=== Section Start ===

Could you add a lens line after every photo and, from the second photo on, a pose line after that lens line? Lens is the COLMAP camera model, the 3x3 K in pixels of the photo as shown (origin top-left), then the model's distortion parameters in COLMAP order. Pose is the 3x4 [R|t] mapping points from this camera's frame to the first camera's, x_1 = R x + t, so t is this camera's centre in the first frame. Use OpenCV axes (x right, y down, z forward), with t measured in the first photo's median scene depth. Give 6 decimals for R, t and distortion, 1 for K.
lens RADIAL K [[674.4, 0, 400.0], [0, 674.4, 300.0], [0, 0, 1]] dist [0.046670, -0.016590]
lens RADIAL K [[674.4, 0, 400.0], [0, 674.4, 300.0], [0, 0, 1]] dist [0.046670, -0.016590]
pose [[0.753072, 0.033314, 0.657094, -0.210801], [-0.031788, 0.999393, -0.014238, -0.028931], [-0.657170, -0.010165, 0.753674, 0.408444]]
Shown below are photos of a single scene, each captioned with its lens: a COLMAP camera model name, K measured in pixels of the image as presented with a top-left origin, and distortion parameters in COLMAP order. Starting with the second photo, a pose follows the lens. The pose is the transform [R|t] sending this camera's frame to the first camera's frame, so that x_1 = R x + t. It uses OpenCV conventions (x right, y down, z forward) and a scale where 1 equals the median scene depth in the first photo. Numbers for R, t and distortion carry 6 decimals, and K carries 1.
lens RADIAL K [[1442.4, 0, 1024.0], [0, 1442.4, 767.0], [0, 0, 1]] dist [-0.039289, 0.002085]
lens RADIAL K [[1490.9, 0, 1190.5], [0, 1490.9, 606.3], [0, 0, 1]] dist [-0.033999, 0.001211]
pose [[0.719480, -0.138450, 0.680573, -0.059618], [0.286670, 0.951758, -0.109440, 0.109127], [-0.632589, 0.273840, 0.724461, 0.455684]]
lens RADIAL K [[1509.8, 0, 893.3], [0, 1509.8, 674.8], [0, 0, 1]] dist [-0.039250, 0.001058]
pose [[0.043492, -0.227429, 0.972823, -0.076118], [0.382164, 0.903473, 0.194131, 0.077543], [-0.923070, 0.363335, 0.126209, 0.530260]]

=== Section End ===

**REQUIREMENT**
Reproduce all data above, unchanged.

**COMPLETED EXERCISE**
Could you add a lens line after every photo and, from the second photo on, a pose line after that lens line? Lens is the COLMAP camera model, the 3x3 K in pixels of the photo as shown (origin top-left), then the model's distortion parameters in COLMAP order. Pose is the 3x4 [R|t] mapping points from this camera's frame to the first camera's, x_1 = R x + t, so t is this camera's centre in the first frame. Use OpenCV axes (x right, y down, z forward), with t measured in the first photo's median scene depth. Give 6 decimals for R, t and distortion, 1 for K.
lens RADIAL K [[674.4, 0, 400.0], [0, 674.4, 300.0], [0, 0, 1]] dist [0.046670, -0.016590]
lens RADIAL K [[674.4, 0, 400.0], [0, 674.4, 300.0], [0, 0, 1]] dist [0.046670, -0.016590]
pose [[0.753072, 0.033314, 0.657094, -0.210801], [-0.031788, 0.999393, -0.014238, -0.028931], [-0.657170, -0.010165, 0.753674, 0.408444]]
Shown below are photos of a single scene, each captioned with its lens: a COLMAP camera model name, K measured in pixels of the image as presented with a top-left origin, and distortion parameters in COLMAP order. Starting with the second photo, a pose follows the lens. The pose is the transform [R|t] sending this camera's frame to the first camera's frame, so that x_1 = R x + t. It uses OpenCV conventions (x right, y down, z forward) and a scale where 1 equals the median scene depth in the first photo. Numbers for R, t and distortion carry 6 decimals, and K carries 1.
lens RADIAL K [[1442.4, 0, 1024.0], [0, 1442.4, 767.0], [0, 0, 1]] dist [-0.039289, 0.002085]
lens RADIAL K [[1490.9, 0, 1190.5], [0, 1490.9, 606.3], [0, 0, 1]] dist [-0.033999, 0.001211]
pose [[0.719480, -0.138450, 0.680573, -0.059618], [0.286670, 0.951758, -0.109440, 0.109127], [-0.632589, 0.273840, 0.724461, 0.455684]]
lens RADIAL K [[1509.8, 0, 893.3], [0, 1509.8, 674.8], [0, 0, 1]] dist [-0.039250, 0.001058]
pose [[0.043492, -0.227429, 0.972823, -0.076118], [0.382164, 0.903473, 0.194131, 0.077543], [-0.923070, 0.363335, 0.126209, 0.530260]]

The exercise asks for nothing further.